Re: sample scans and predicate locking

From: Thomas Munro <thomas(dot)munro(at)gmail(dot)com>
To: Andres Freund <andres(at)anarazel(dot)de>
Cc: pgsql-hackers <pgsql-hackers(at)postgresql(dot)org>, Petr Jelinek <petr(at)2ndquadrant(dot)com>, Kevin Grittner <kgrittn(at)gmail(dot)com>, Tom Lane <tgl(at)sss(dot)pgh(dot)pa(dot)us>
Subject: Re: sample scans and predicate locking
Date: 2019-05-19 01:57:42
Message-ID: CA+hUKGJQMyFQan=H+bHNeC4ov+JEcO6v3Z6N0FebSMr6U9UT4Q@mail.gmail.com
Views: Raw Message | Whole Thread | Download mbox | Resend email
Thread:
Lists: pgsql-hackers

On Sun, May 19, 2019 at 8:31 AM Andres Freund <andres(at)anarazel(dot)de> wrote:
> While looking at fixing [1] on master, I noticed the following
> codeblock:
>
> static HeapScanDesc
> heap_beginscan_internal(Relation relation, Snapshot snapshot,
> int nkeys, ScanKey key,
> ParallelHeapScanDesc parallel_scan,
> bool allow_strat,
> bool allow_sync,
> bool allow_pagemode,
> bool is_bitmapscan,
> bool is_samplescan,
> bool temp_snap)
> ...
> /*
> * For a seqscan in a serializable transaction, acquire a predicate lock
> * on the entire relation.
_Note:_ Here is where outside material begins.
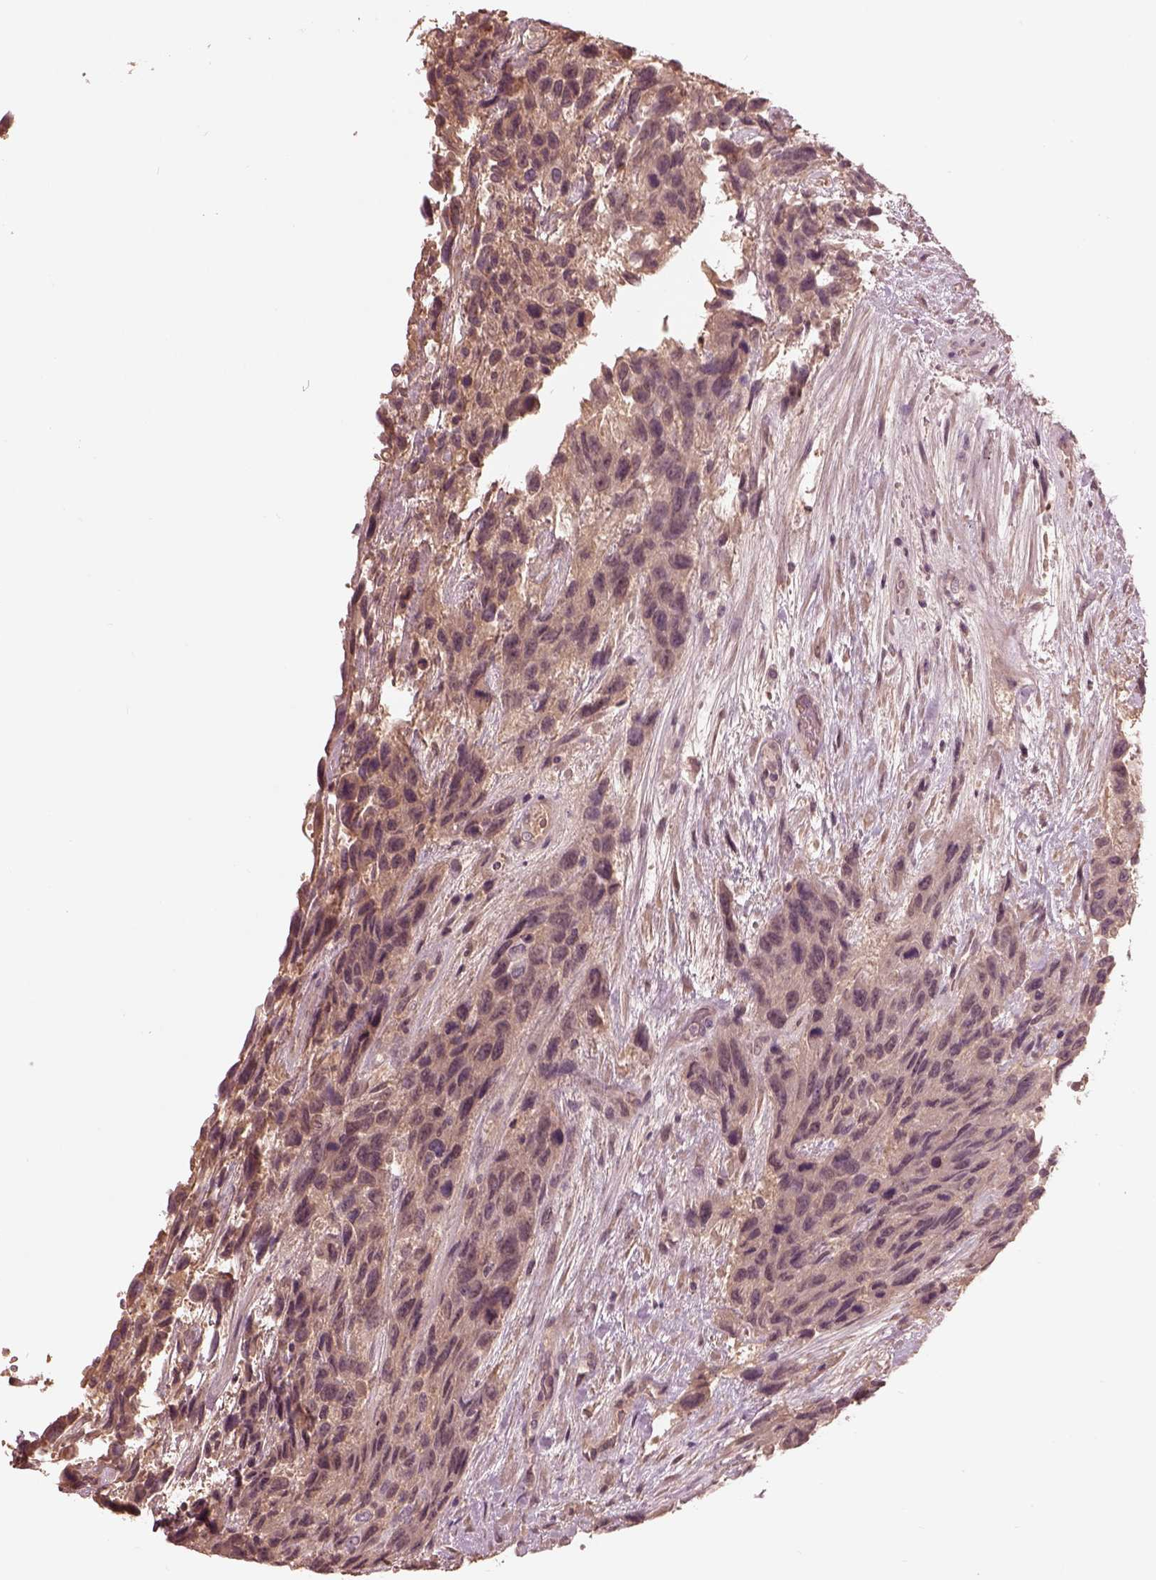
{"staining": {"intensity": "negative", "quantity": "none", "location": "none"}, "tissue": "urothelial cancer", "cell_type": "Tumor cells", "image_type": "cancer", "snomed": [{"axis": "morphology", "description": "Urothelial carcinoma, High grade"}, {"axis": "topography", "description": "Urinary bladder"}], "caption": "There is no significant staining in tumor cells of urothelial carcinoma (high-grade).", "gene": "TF", "patient": {"sex": "female", "age": 70}}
This is required not only to lock all the
> * matching tuples, but also to conflict with new insertions into the
> * table. In an indexscan, we take page locks on the index pages covering
> * the range specified in the scan qual, but in a heap scan there is
> * nothing more fine-grained to lock. A bitmap scan is a different story,
> * there we have already scanned the index and locked the index pages
> * covering the predicate. But in that case we still have to lock any
> * matching heap tuples.
> */
> if (!is_bitmapscan)
> PredicateLockRelation(relation, snapshot);
>
> As you can see this only tests for is_bitmapscan, *not* for
> is_samplescan. Which means we afaict currently every sample scan
> predicate locks the entire relation.

Right, I just tested that. That's not wrong though, is it? It's just
overly pessimistic.

> I think there's two possibilities here:
>
> 1) It's just the comment that's inaccurate, and it should really talk
> about both seqscans and sample scans. It should not be necessary to
> lock the whole relation, but I'm not sure the code otherwise takes
> enough care.
>
> 2) We should really not predicate lock the entire relation. In which
> case I think there might be missing PredicateLockTuple/Page calls.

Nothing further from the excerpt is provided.